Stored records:
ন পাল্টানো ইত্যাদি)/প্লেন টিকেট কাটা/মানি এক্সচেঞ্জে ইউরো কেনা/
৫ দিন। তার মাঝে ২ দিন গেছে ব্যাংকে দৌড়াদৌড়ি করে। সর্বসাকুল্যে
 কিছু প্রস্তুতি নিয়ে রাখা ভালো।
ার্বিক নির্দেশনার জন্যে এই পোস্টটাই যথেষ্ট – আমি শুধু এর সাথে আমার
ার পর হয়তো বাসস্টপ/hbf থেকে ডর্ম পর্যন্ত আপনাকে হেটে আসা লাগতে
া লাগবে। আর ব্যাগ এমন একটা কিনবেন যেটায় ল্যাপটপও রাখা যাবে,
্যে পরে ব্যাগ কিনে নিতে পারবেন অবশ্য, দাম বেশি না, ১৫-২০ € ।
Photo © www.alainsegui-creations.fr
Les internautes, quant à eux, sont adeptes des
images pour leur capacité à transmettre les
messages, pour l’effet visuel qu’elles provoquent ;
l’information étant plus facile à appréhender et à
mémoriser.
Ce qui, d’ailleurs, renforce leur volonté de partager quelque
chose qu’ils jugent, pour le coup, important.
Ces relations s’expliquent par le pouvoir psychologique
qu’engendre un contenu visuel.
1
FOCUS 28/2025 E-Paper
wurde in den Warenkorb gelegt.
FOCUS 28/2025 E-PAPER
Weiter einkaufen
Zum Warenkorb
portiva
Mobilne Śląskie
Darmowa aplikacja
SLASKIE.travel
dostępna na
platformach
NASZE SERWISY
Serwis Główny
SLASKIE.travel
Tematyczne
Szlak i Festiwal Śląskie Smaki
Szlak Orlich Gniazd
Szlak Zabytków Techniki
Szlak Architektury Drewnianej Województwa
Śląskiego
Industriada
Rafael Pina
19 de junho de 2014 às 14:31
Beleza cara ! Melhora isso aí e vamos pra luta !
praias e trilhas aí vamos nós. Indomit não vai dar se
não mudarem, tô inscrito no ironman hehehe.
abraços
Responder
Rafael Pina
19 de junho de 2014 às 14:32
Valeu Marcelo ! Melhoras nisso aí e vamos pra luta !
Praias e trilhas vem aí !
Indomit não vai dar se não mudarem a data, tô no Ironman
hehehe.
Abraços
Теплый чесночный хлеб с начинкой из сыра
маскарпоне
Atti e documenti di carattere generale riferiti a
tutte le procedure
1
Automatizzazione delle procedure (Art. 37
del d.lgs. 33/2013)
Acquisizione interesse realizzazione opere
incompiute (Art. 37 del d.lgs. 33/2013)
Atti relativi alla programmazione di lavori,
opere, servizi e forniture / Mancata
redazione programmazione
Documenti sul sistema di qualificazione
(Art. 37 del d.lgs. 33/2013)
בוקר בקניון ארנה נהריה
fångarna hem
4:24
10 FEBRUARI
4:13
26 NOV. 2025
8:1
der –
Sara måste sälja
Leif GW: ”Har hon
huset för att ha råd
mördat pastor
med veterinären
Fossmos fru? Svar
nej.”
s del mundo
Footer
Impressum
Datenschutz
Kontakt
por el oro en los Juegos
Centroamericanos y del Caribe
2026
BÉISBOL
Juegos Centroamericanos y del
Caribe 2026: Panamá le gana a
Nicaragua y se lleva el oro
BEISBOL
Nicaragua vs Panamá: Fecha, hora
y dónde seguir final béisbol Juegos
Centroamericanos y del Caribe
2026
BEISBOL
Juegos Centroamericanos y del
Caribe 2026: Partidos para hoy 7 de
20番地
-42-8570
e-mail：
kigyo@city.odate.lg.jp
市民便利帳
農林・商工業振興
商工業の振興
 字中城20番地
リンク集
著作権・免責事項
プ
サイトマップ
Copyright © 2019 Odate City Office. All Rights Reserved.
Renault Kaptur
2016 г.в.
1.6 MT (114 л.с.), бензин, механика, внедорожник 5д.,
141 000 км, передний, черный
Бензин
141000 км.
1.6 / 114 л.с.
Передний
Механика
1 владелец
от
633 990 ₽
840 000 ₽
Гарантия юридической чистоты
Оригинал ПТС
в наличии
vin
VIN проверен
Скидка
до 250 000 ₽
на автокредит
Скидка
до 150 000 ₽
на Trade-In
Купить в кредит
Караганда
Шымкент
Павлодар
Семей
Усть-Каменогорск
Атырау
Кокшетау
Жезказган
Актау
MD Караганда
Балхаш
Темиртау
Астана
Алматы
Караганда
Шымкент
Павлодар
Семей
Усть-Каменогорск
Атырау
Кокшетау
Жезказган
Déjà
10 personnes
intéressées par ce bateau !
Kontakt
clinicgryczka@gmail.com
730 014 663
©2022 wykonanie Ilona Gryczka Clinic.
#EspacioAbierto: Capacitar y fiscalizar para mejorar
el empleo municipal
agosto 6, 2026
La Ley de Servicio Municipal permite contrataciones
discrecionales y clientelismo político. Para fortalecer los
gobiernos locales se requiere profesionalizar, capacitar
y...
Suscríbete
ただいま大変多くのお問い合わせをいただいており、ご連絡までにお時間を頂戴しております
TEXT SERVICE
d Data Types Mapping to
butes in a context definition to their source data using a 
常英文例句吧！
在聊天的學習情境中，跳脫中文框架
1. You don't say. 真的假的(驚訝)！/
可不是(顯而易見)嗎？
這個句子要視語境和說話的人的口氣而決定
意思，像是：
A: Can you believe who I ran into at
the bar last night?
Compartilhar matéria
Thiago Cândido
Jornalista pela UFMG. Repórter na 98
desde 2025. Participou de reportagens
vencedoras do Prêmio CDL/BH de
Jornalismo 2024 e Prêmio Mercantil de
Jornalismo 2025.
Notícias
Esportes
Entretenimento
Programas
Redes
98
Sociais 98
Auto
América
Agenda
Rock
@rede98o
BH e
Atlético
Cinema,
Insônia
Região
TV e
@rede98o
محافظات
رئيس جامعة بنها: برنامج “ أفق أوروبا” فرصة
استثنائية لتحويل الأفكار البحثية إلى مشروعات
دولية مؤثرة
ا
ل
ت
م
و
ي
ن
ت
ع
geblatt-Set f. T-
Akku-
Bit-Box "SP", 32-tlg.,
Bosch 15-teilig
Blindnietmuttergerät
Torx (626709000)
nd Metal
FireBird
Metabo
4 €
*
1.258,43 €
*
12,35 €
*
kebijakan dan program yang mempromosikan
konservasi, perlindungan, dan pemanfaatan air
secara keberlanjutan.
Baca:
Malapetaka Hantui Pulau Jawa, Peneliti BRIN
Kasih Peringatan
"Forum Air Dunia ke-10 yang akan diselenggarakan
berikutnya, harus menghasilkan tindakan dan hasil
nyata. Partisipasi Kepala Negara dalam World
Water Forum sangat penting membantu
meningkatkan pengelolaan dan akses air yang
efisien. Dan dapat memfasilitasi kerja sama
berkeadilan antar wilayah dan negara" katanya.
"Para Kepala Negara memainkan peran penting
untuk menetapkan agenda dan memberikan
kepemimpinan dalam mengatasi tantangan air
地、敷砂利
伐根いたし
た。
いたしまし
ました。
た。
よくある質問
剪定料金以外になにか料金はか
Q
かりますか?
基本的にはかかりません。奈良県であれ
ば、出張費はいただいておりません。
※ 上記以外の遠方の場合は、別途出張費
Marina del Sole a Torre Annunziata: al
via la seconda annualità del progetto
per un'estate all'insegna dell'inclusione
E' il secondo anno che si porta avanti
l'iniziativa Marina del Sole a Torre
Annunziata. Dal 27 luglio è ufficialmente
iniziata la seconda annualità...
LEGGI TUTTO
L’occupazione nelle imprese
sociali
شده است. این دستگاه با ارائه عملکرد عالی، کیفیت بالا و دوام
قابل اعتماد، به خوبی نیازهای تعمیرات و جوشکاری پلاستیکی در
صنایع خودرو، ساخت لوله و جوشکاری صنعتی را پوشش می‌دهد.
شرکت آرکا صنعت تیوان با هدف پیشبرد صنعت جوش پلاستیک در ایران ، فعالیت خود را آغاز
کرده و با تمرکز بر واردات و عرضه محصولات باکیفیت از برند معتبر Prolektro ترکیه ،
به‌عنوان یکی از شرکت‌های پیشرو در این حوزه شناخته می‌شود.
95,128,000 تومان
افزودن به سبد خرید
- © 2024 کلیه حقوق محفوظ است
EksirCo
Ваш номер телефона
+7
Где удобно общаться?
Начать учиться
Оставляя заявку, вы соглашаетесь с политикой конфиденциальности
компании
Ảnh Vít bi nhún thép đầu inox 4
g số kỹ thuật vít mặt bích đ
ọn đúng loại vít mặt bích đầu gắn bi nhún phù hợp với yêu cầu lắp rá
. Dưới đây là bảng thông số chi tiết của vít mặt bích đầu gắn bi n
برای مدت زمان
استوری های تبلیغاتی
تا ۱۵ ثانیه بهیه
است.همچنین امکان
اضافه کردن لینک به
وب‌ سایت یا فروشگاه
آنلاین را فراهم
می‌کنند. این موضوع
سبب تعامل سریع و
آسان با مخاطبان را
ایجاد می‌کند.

**Brief:** Pull out the lines of the material from the very first one up to and including the line with "redazione programmazione", and reproduce them word for word.

**Task output:**
ন পাল্টানো ইত্যাদি)/প্লেন টিকেট কাটা/মানি এক্সচেঞ্জে ইউরো কেনা/
৫ দিন। তার মাঝে ২ দিন গেছে ব্যাংকে দৌড়াদৌড়ি করে। সর্বসাকুল্যে
 কিছু প্রস্তুতি নিয়ে রাখা ভালো।
ার্বিক নির্দেশনার জন্যে এই পোস্টটাই যথেষ্ট – আমি শুধু এর সাথে আমার
ার পর হয়তো বাসস্টপ/hbf থেকে ডর্ম পর্যন্ত আপনাকে হেটে আসা লাগতে
া লাগবে। আর ব্যাগ এমন একটা কিনবেন যেটায় ল্যাপটপও রাখা যাবে,
্যে পরে ব্যাগ কিনে নিতে পারবেন অবশ্য, দাম বেশি না, ১৫-২০ € ।
Photo © www.alainsegui-creations.fr
Les internautes, quant à eux, sont adeptes des
images pour leur capacité à transmettre les
messages, pour l’effet visuel qu’elles provoquent ;
l’information étant plus facile à appréhender et à
mémoriser.
Ce qui, d’ailleurs, renforce leur volonté de partager quelque
chose qu’ils jugent, pour le coup, important.
Ces relations s’expliquent par le pouvoir psychologique
qu’engendre un contenu visuel.
1
FOCUS 28/2025 E-Paper
wurde in den Warenkorb gelegt.
FOCUS 28/2025 E-PAPER
Weiter einkaufen
Zum Warenkorb
portiva
Mobilne Śląskie
Darmowa aplikacja
SLASKIE.travel
dostępna na
platformach
NASZE SERWISY
Serwis Główny
SLASKIE.travel
Tematyczne
Szlak i Festiwal Śląskie Smaki
Szlak Orlich Gniazd
Szlak Zabytków Techniki
Szlak Architektury Drewnianej Województwa
Śląskiego
Industriada
Rafael Pina
19 de junho de 2014 às 14:31
Beleza cara ! Melhora isso aí e vamos pra luta !
praias e trilhas aí vamos nós. Indomit não vai dar se
não mudarem, tô inscrito no ironman hehehe.
abraços
Responder
Rafael Pina
19 de junho de 2014 às 14:32
Valeu Marcelo ! Melhoras nisso aí e vamos pra luta !
Praias e trilhas vem aí !
Indomit não vai dar se não mudarem a data, tô no Ironman
hehehe.
Abraços
Теплый чесночный хлеб с начинкой из сыра
маскарпоне
Atti e documenti di carattere generale riferiti a
tutte le procedure
1
Automatizzazione delle procedure (Art. 37
del d.lgs. 33/2013)
Acquisizione interesse realizzazione opere
incompiute (Art. 37 del d.lgs. 33/2013)
Atti relativi alla programmazione di lavori,
opere, servizi e forniture / Mancata
redazione programmazione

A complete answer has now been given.